Old stories still haunt this block

PARANORMAL ACTIVITY? For years, this block was plagued by rumours of spirits of a mother and her teenage daughter haunting its corridors. Photo: Muhammad Shirazee bin Ahmad
PARANORMAL ACTIVITY? For years, this block was plagued by rumours of spirits of a mother and her teenage daughter haunting its corridors. Photo: Muhammad Shirazee bin Ahmad

When it comes to the term ‘haunted flat’, an aged, off-white building instantly comes to mind. With vandalised en­trances that have been haphazardly boarded up, corridors sprawling with overgrown weeds and the ominous creaking of rusty door hinges. Wood­lands block 852, however, is absent of such standard Hollywood clichés.

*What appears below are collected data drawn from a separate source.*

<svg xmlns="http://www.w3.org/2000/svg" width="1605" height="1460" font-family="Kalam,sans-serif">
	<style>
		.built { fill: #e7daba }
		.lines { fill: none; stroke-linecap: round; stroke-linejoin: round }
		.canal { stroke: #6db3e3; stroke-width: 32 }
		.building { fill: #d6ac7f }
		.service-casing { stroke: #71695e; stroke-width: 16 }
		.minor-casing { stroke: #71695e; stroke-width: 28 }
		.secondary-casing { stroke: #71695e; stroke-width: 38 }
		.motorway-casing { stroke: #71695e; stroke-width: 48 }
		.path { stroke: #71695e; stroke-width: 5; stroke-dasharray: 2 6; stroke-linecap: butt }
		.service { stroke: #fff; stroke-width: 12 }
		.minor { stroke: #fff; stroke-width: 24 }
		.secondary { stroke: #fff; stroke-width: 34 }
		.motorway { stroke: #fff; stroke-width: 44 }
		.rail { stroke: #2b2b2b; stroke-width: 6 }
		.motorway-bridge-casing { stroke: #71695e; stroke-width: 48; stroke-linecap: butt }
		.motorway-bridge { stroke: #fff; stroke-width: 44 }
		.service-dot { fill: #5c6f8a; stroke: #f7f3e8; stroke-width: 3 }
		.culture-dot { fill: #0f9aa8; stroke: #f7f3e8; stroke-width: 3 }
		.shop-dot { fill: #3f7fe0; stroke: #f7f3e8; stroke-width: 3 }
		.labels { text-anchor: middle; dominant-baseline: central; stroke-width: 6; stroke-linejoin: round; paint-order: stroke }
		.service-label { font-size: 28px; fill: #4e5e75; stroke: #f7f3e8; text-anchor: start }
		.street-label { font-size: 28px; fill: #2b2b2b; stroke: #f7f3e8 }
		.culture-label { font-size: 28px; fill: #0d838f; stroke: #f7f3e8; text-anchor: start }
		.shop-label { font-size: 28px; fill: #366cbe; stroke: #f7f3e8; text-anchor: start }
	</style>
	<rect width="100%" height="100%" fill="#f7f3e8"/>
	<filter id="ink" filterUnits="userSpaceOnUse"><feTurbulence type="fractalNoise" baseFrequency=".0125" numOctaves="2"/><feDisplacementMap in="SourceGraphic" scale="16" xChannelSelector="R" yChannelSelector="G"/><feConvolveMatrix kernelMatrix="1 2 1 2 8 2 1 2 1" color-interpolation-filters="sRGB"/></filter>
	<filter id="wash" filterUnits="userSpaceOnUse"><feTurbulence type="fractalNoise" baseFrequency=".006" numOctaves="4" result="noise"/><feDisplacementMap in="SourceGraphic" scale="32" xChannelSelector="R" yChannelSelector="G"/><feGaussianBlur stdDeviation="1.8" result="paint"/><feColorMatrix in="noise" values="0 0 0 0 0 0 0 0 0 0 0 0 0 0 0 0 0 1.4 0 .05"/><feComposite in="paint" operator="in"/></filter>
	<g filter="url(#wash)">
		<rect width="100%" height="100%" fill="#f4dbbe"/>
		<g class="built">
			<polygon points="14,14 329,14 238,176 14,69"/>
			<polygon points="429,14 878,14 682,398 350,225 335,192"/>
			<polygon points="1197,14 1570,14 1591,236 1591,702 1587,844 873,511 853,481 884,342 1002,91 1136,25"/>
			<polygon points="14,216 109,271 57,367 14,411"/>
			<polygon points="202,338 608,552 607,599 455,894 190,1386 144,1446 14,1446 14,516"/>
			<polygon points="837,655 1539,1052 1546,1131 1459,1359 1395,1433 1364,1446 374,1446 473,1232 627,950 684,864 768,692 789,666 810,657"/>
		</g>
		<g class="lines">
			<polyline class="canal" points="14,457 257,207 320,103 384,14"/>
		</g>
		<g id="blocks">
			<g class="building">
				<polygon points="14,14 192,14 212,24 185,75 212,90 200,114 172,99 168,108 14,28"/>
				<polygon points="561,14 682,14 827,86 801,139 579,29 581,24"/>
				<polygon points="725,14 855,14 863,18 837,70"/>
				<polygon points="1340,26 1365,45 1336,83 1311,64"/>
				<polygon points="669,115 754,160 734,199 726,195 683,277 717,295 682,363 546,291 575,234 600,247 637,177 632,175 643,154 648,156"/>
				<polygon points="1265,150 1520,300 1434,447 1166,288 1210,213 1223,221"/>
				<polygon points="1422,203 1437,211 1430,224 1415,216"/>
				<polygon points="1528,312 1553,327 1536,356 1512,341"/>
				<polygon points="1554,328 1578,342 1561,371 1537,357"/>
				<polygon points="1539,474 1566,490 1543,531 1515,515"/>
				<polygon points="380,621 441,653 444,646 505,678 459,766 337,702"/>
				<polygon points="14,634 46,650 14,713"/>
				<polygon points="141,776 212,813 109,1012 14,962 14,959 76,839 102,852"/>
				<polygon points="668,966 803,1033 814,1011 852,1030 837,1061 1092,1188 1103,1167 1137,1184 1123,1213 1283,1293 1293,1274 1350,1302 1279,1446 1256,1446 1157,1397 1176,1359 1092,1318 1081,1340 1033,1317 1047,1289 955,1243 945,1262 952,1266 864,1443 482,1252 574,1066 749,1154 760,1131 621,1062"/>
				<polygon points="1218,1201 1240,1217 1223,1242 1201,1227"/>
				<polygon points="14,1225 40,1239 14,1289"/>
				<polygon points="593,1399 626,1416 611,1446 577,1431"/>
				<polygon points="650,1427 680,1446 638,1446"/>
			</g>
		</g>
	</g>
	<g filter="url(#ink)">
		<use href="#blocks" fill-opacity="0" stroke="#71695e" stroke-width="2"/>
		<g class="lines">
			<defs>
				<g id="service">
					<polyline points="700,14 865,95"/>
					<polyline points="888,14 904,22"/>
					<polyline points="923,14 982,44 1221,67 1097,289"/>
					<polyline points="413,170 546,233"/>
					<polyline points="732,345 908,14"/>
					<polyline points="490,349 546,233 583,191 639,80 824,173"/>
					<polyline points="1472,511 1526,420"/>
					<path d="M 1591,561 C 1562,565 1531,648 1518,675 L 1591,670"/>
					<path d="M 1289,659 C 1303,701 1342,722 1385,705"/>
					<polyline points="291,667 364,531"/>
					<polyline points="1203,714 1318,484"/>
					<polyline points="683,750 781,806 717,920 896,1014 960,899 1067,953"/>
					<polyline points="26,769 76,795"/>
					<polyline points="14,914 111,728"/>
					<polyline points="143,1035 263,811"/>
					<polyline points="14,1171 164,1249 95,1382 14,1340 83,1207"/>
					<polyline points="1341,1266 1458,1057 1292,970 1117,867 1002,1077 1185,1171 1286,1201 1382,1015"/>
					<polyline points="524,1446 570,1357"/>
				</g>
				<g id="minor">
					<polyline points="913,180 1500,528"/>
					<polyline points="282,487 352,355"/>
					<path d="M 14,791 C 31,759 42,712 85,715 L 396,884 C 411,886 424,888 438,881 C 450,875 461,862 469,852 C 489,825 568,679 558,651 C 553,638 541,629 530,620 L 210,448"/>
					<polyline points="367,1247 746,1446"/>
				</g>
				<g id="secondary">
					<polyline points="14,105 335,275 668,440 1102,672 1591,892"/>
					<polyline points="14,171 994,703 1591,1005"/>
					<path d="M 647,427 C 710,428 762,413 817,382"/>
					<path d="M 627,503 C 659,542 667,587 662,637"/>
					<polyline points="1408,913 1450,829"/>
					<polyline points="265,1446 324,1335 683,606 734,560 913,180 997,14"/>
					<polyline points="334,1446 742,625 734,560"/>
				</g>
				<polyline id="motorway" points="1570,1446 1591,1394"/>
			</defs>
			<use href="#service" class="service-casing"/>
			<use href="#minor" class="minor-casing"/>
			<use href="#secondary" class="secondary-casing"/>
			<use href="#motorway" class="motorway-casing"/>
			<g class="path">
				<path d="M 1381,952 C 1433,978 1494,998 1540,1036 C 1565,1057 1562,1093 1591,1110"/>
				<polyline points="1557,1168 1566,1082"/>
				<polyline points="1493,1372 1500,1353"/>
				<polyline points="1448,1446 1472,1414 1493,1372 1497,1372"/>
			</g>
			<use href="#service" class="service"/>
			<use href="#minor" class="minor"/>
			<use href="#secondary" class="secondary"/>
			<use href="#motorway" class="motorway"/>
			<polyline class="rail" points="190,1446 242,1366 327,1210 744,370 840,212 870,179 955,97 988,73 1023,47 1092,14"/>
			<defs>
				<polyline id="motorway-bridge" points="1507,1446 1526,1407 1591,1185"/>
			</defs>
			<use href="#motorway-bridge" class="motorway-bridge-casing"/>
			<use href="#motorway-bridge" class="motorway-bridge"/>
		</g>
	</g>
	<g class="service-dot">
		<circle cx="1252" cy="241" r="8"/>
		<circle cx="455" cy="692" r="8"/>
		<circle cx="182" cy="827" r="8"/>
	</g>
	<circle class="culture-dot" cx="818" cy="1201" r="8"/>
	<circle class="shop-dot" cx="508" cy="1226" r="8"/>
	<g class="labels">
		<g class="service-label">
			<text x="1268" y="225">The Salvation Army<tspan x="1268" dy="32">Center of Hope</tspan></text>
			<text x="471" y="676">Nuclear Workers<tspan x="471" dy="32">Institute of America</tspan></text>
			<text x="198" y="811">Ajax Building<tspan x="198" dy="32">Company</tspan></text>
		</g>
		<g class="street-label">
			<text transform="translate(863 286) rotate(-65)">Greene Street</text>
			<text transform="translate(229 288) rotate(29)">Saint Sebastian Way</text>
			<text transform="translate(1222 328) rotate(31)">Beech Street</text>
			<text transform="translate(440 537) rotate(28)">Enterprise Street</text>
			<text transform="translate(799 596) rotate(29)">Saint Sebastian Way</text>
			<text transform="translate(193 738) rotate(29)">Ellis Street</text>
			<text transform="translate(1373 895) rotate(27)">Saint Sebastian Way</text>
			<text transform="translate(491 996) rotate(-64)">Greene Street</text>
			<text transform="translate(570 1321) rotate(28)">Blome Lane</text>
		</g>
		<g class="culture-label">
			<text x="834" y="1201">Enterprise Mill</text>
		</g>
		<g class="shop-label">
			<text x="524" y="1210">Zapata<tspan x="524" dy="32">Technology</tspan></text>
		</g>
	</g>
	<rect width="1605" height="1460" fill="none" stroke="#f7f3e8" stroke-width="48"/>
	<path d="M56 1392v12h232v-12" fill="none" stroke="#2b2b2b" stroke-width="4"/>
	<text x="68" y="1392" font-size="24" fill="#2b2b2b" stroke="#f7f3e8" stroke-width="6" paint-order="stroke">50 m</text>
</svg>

Tucked in a sleepy Woodlands estate, the block blends in with the rest of its unassuming surroundings. With its relatively fresh coat of red and blue paint and sleepy heartland facade, complete with a readers’ cor­ner and kindergarten at its void deck, it is certainly a place that is more quaint than creepy.

That being said, expectant haunt­ed house hunters need not be too disap­pointed in its un-intimidating exterior. Unbeknownst to the casual passer-by, the pasty walls of the building shroud chilling tales from the past.

There are varying theories re­garding the origin of its infamy, but the public’s morbid interest in the building began as early as 2003. Local internet forums are littered with threads docu­menting its history as a quarantine fa­cility during the SARS period. While the flat was also said to have been sub­sequently converted into a rent-only hostel for construction workers, there are stories that it was a hideout for drug addicts.

“From what I heard, the flat used to be rented out to the Bangladeshi workers, and there were also a lot of drug addicts there. They would sneak into the block and use it as a gathering place to get high,” said Romawati Ra­him, a 25-year-old who works at the church op­posite the block.

The most famous theory, however, has to do with an inci­dent that hap­pened in March, 2009. A 51-year-old mother, who was reported to be mentally un­stable, stabbed and killed her teenage daugh­ter. Following the incident, stories have emerged of how the spirits of the pair still haunt the block.

“I’ve heard about a Malay family seeing a female ghost on the 5th floor. But I have not seen it for myself,’’said Lawrence Douglas, a 75-year-old who lives on the 6th floor of block 852.

A similar account is also mirrored in greater detail by 60-year-old Yan Mei Ling, a resident on the 10th floor.

“I heard that late one night, when a man was taking the lift down to the 1st floor of the block; he saw a mother and her daughter in same lift. He asked the mother why she was taking her daughter down at such a late hour, but she kept silent. When the lift reached the first floor and he looked back to allow the pair to alight, he found that they had vanished and there was no one else in the lift apart for him,” said Mdm Yan.

Despite the bulk of the ‘evidence’ being unverifiable, third-person an­ecdotes, the paranormal mystique of block 852 continues to be maintained. Of those interviewed, almost all of them said that they harbour some be­lief in the supernatural origin of such incidents and would ‘rather be safe than sorry’.

When asked about whether he genuinely believed in the presence of apparitions, an 8th floor resident, 44-year-old Jared Lam, replied: “We are Asians after all, that’s all I have to say.”Alluding to the superstitious na­ture of Asian cultures and their respect for the occult.

However, not all are convinced of the presence of apparitions in the block. 26-year-old Ong Wei Xiang, who walks past the block daily as he commutes to and from work, prefers to ignore hearsay and puts trust in his own senses instead.

“I have heard of these stories from people around the area, but I think it is merely word of mouth, things they have heard from their families and friends that cannot be proven. Person­ally, if I cannot tangibly sense the presence of the spirits myself, I will remain skeptical about their existence.”